### Énoncé
Recopiez sans rien changer le passage de l’extrait sur l’échange pédagogique, de « L’alchimie de l’échange » à « ouvert qu’est l’univers-classe. ».

### Extrait fourni
____

L’alchimie de l’échange pédagogique réside dans la transformation du dire en un
faire qui représente l’accomplissement de ce dire. Les dires des partenaires de
l’acte d’enseignement -apprentissage du FLE doivent jouir de la multiplicité de
sens en rapport avec les symboles et les mythes fondateurs de la culture de
chacun, mais jouir aussi de l’acceptation commune des interlocuteurs à
reconnaître ces mêmes symboles et mythes au sein de l’espace-classe. Cette
acceptation signifie la lecture, la traduction et l’interprétation d’un comportement
autre en vue légitimement de comprendre l’Autre ; par conséquent se comprendre
tous dans cet univers restreint néanmoins ouvert qu’est l’univers-classe.

____

### Lignes
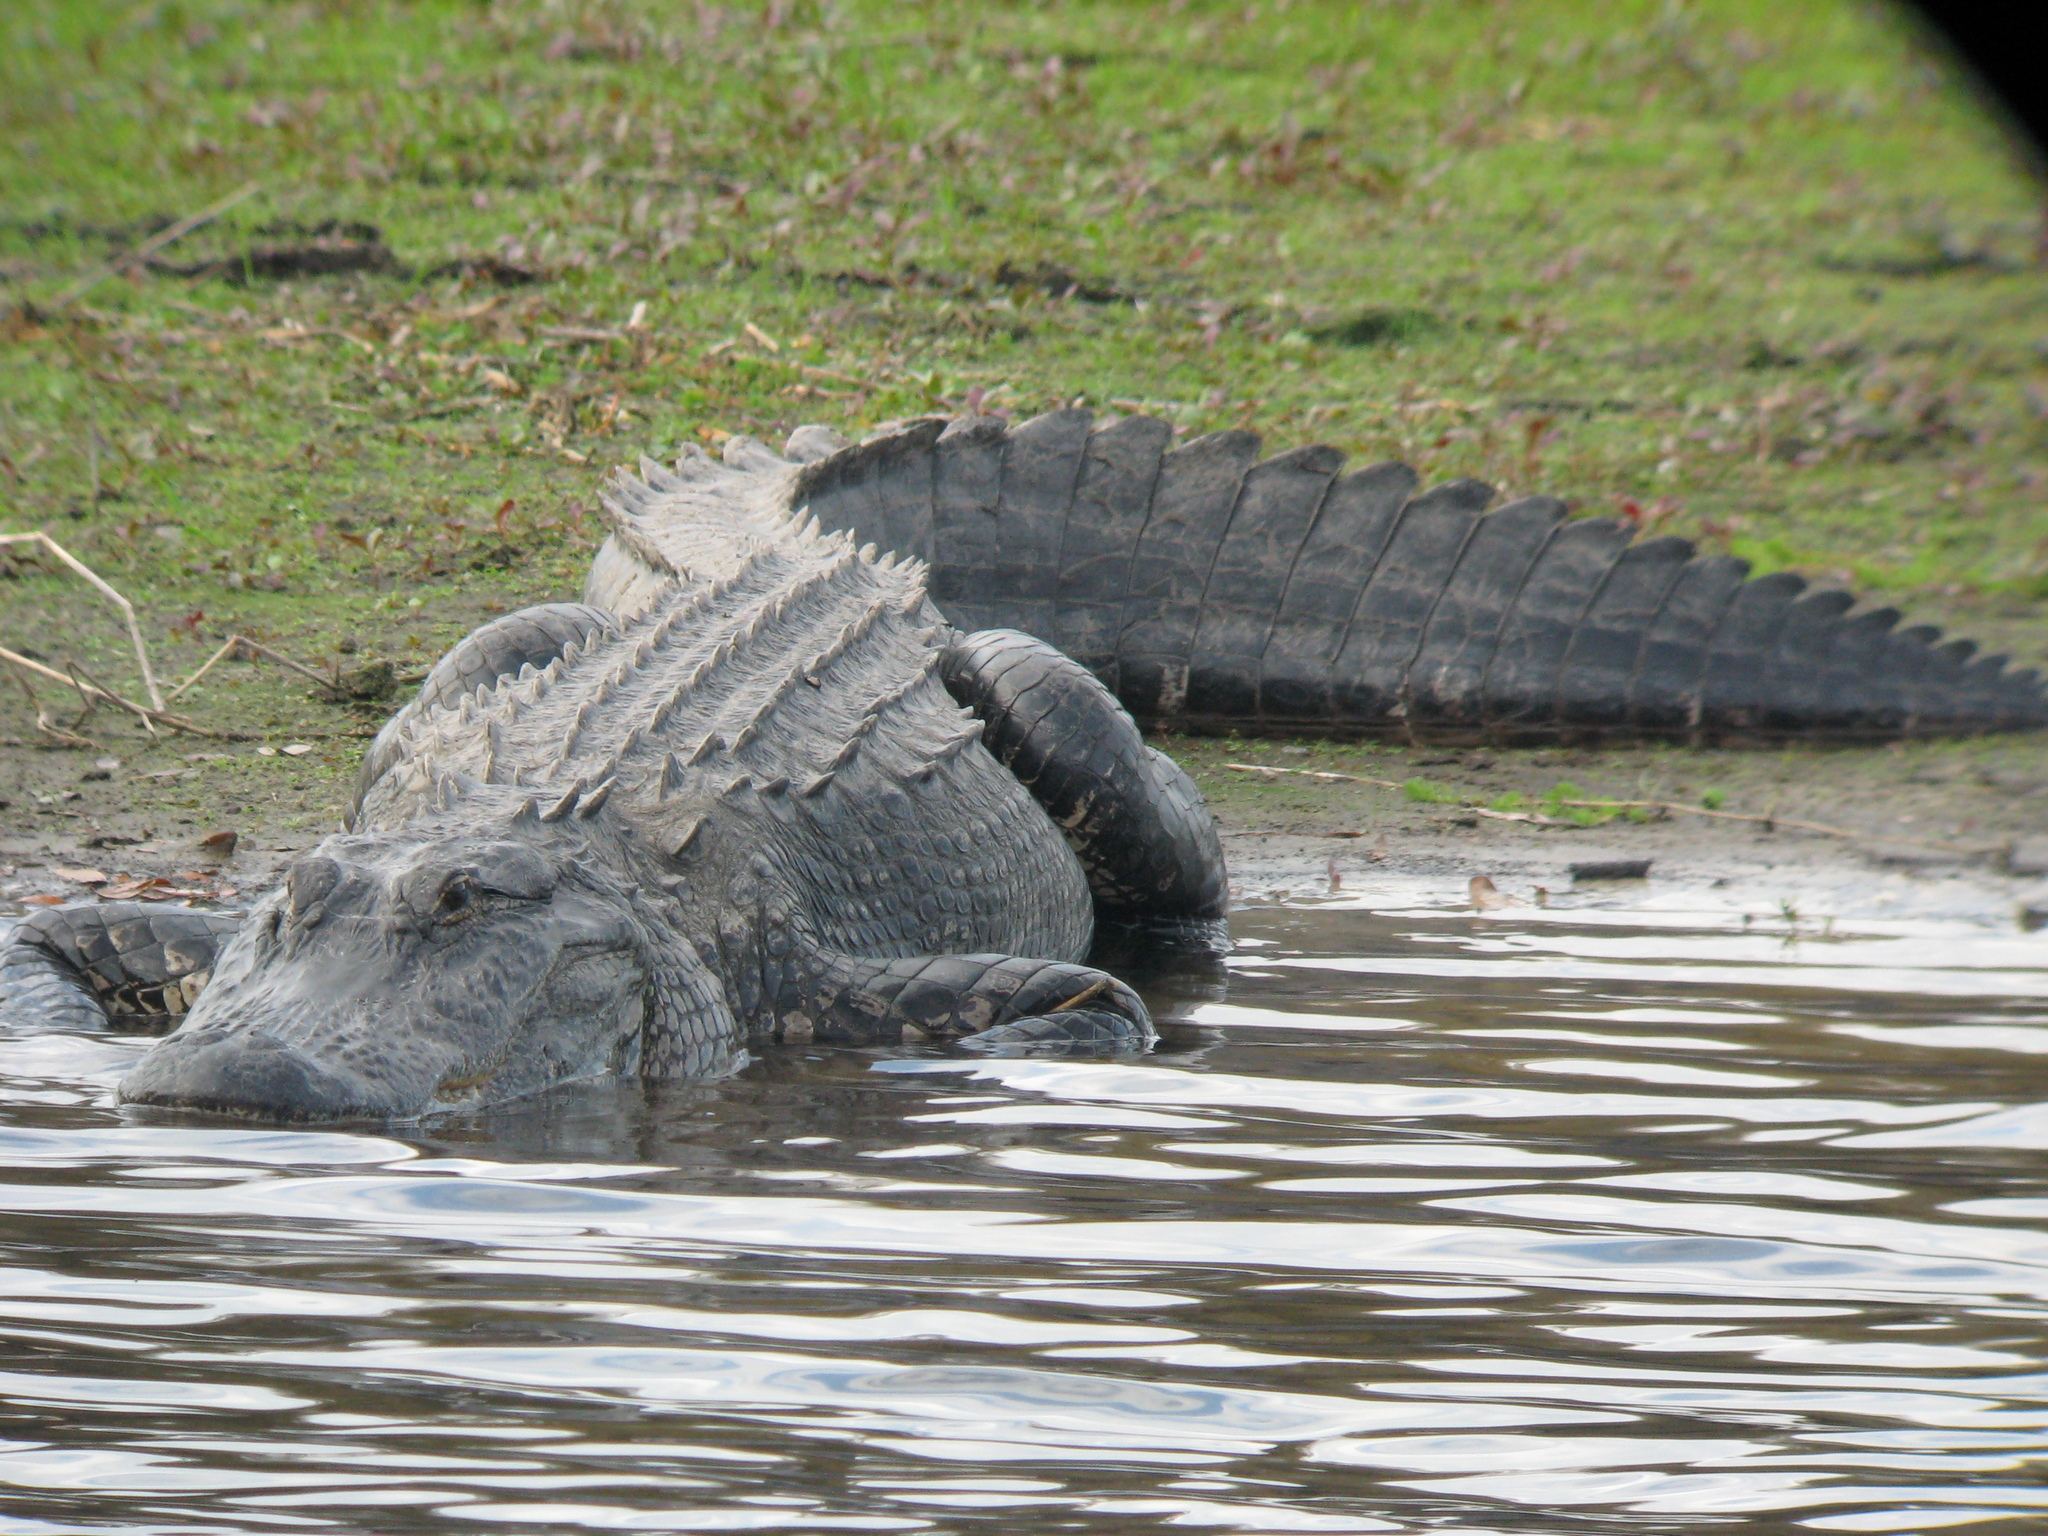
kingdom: Animalia
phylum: Chordata
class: Crocodylia
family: Alligatoridae
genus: Alligator
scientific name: Alligator mississippiensis
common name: American alligator
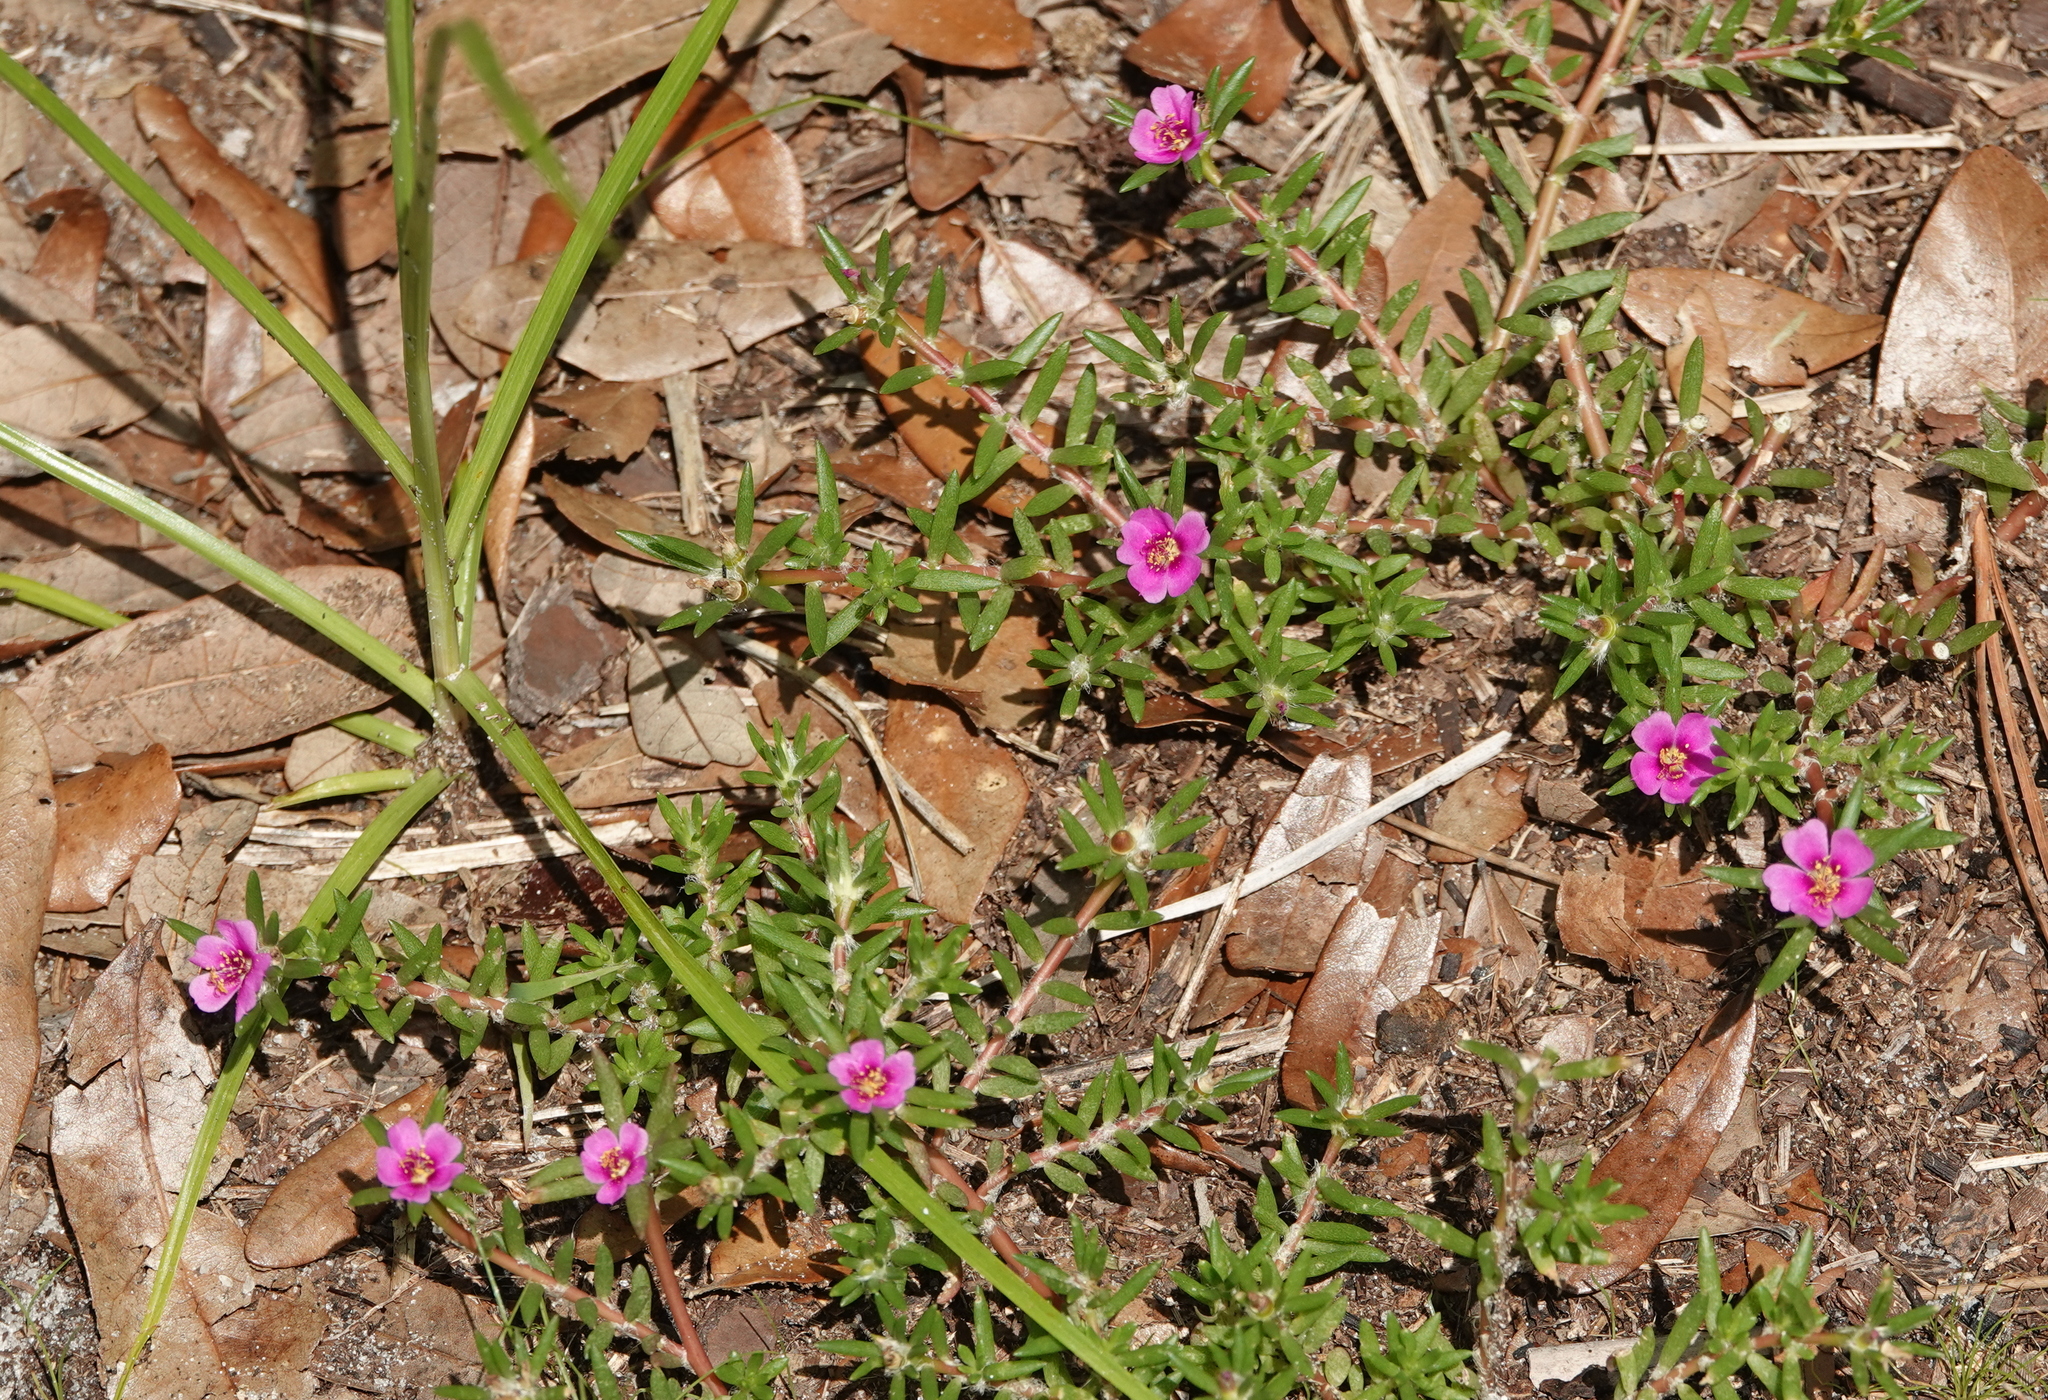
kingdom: Plantae
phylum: Tracheophyta
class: Magnoliopsida
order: Caryophyllales
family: Portulacaceae
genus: Portulaca
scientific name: Portulaca pilosa
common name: Kiss me quick
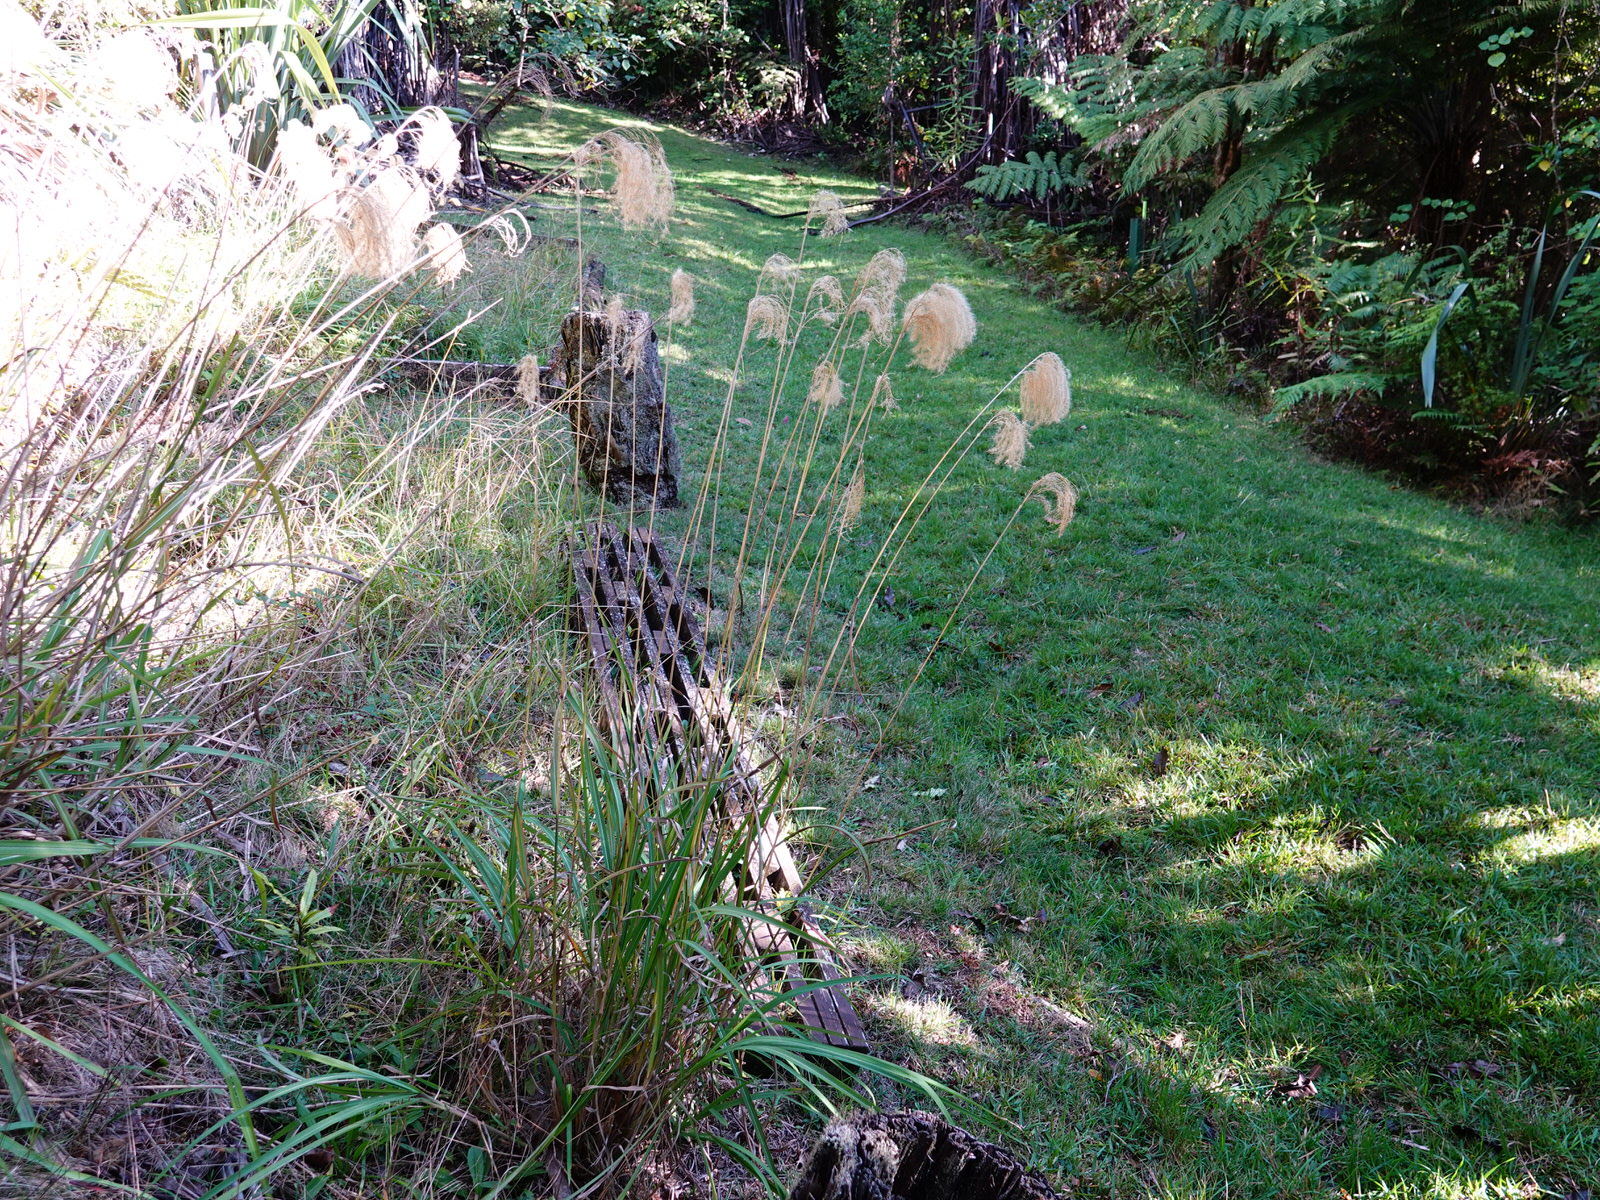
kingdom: Plantae
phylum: Tracheophyta
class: Liliopsida
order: Poales
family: Poaceae
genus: Miscanthus
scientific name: Miscanthus nepalensis
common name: Nepal silver grass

____

### Réponse rédigée
L’alchimie de l’échange pédagogique réside dans la transformation du dire en un
faire qui représente l’accomplissement de ce dire. Les dires des partenaires de
l’acte d’enseignement -apprentissage du FLE doivent jouir de la multiplicité de
sens en rapport avec les symboles et les mythes fondateurs de la culture de
chacun, mais jouir aussi de l’acceptation commune des interlocuteurs à
reconnaître ces mêmes symboles et mythes au sein de l’espace-classe. Cette
acceptation signifie la lecture, la traduction et l’interprétation d’un comportement
autre en vue légitimement de comprendre l’Autre ; par conséquent se comprendre
tous dans cet univers restreint néanmoins ouvert qu’est l’univers-classe.